On Fri, 1 Jun 2007, Andrew Morton wrote:
> > I should make SLUB put poisoning values in unused areas of a kmalloced
> > object?
>
> hm, I hadn't thought of it that way actually. I was thinking it was
> specific to kmalloc(0) but as you point out, the situation is
> generalisable.
Right it could catch a lot of other bugs as well.
> Yes, if someone does kmalloc(42) and we satisfy the allocation from the
> size-64 slab, we should poison and then check the allegedly-unused 22
> bytes.
>
> Please ;)
>
> (vaguely stunned that we didn't think of doing this years ago).
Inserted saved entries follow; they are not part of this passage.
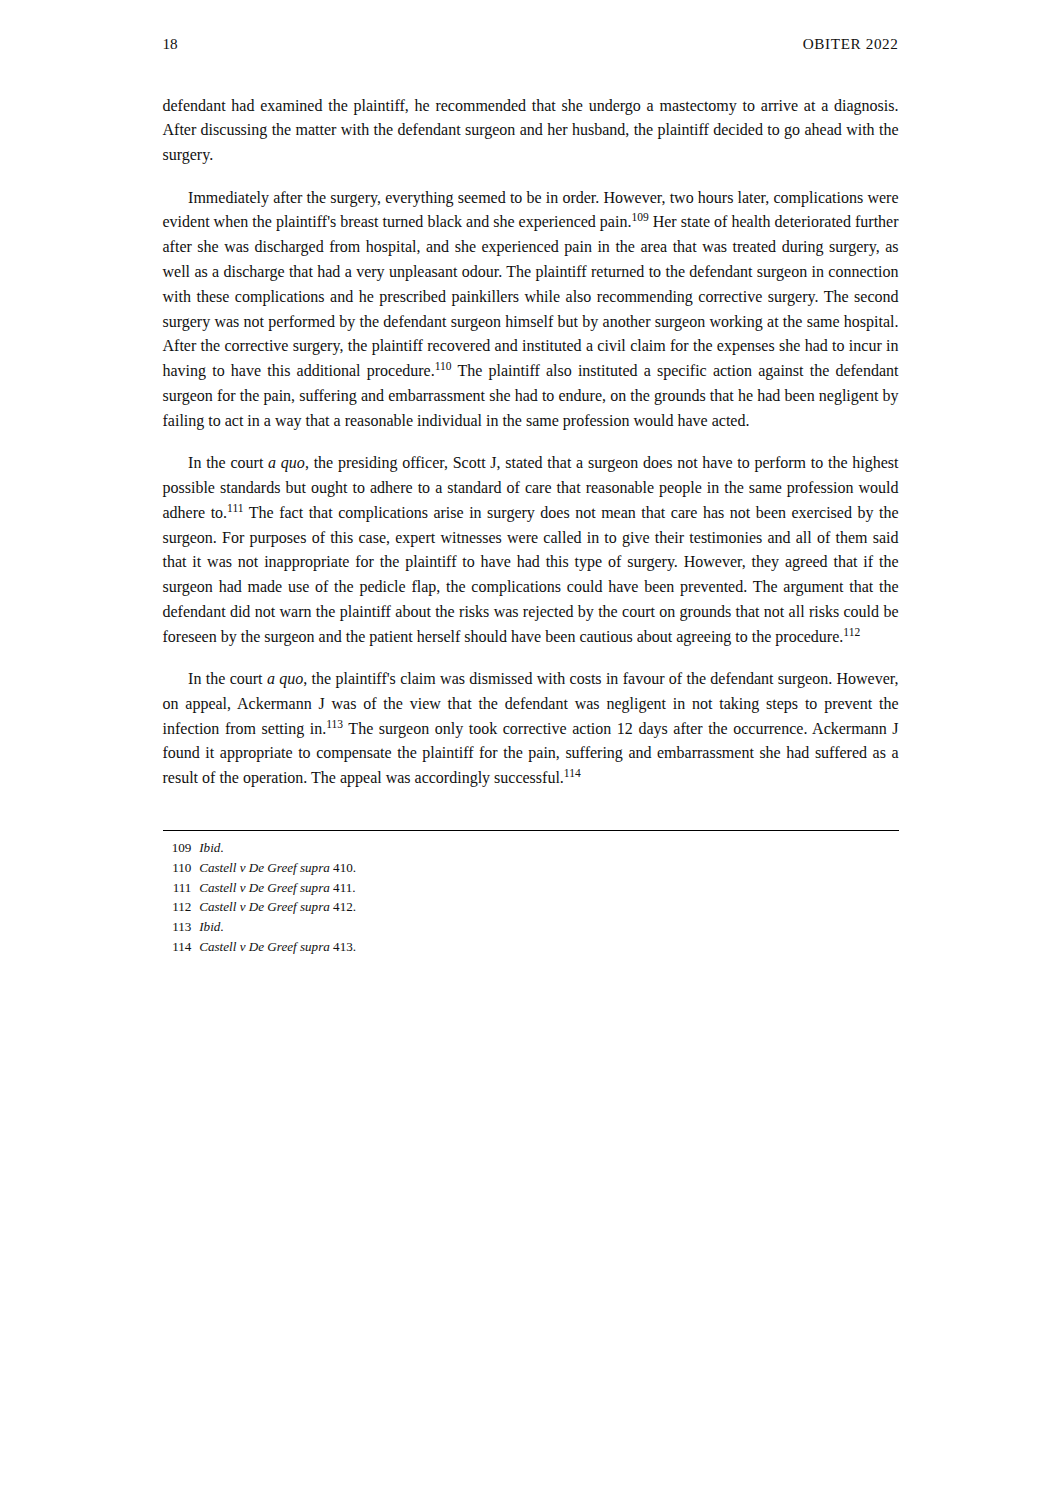18 OBITER 2022
defendant had examined the plaintiff, he recommended that she undergo a mastectomy to arrive at a diagnosis. After discussing the matter with the defendant surgeon and her husband, the plaintiff decided to go ahead with the surgery.
Immediately after the surgery, everything seemed to be in order. However, two hours later, complications were evident when the plaintiff's breast turned black and she experienced pain.109 Her state of health deteriorated further after she was discharged from hospital, and she experienced pain in the area that was treated during surgery, as well as a discharge that had a very unpleasant odour. The plaintiff returned to the defendant surgeon in connection with these complications and he prescribed painkillers while also recommending corrective surgery. The second surgery was not performed by the defendant surgeon himself but by another surgeon working at the same hospital. After the corrective surgery, the plaintiff recovered and instituted a civil claim for the expenses she had to incur in having to have this additional procedure.110 The plaintiff also instituted a specific action against the defendant surgeon for the pain, suffering and embarrassment she had to endure, on the grounds that he had been negligent by failing to act in a way that a reasonable individual in the same profession would have acted.
In the court a quo, the presiding officer, Scott J, stated that a surgeon does not have to perform to the highest possible standards but ought to adhere to a standard of care that reasonable people in the same profession would adhere to.111 The fact that complications arise in surgery does not mean that care has not been exercised by the surgeon. For purposes of this case, expert witnesses were called in to give their testimonies and all of them said that it was not inappropriate for the plaintiff to have had this type of surgery. However, they agreed that if the surgeon had made use of the pedicle flap, the complications could have been prevented. The argument that the defendant did not warn the plaintiff about the risks was rejected by the court on grounds that not all risks could be foreseen by the surgeon and the patient herself should have been cautious about agreeing to the procedure.112
In the court a quo, the plaintiff's claim was dismissed with costs in favour of the defendant surgeon. However, on appeal, Ackermann J was of the view that the defendant was negligent in not taking steps to prevent the infection from setting in.113 The surgeon only took corrective action 12 days after the occurrence. Ackermann J found it appropriate to compensate the plaintiff for the pain, suffering and embarrassment she had suffered as a result of the operation. The appeal was accordingly successful.114
109 Ibid.
110 Castell v De Greef supra 410.
111 Castell v De Greef supra 411.
112 Castell v De Greef supra 412.
113 Ibid.
114 Castell v De Greef supra 413.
Well there are architectural problems. We determine the power of two slab
at compile time. The object size information is currently not available in
the binary :=).
> It'll be a large patch, I expect?
Ummm... Yes. We need to switch off the compile time power of two slab
calculation. Then I need to have some way of storing the object size in
the metainformation of each object. Changes a lot of function calls.
> Actually, I have this vague memory that slab would take that kmalloc(42)
> and would then return kmalloc(64)+22, so the returned memory is
> "right-aligned". This way the existing overrun-detection is applicable to
> all kmallocs. Maybe I dreamed it.
Yes, that would be possible by simply adding a compile time generated
offset to the compile time generated call to kmem_cache_alloc. But then
kfree() will have a difficult time figuring out which object to free.
Hmmm... But I can get to the slab via the page struct which allows me to
figure out the power of two size. This would mean that kfree would work
with an arbitrary pointer anywhere into the object.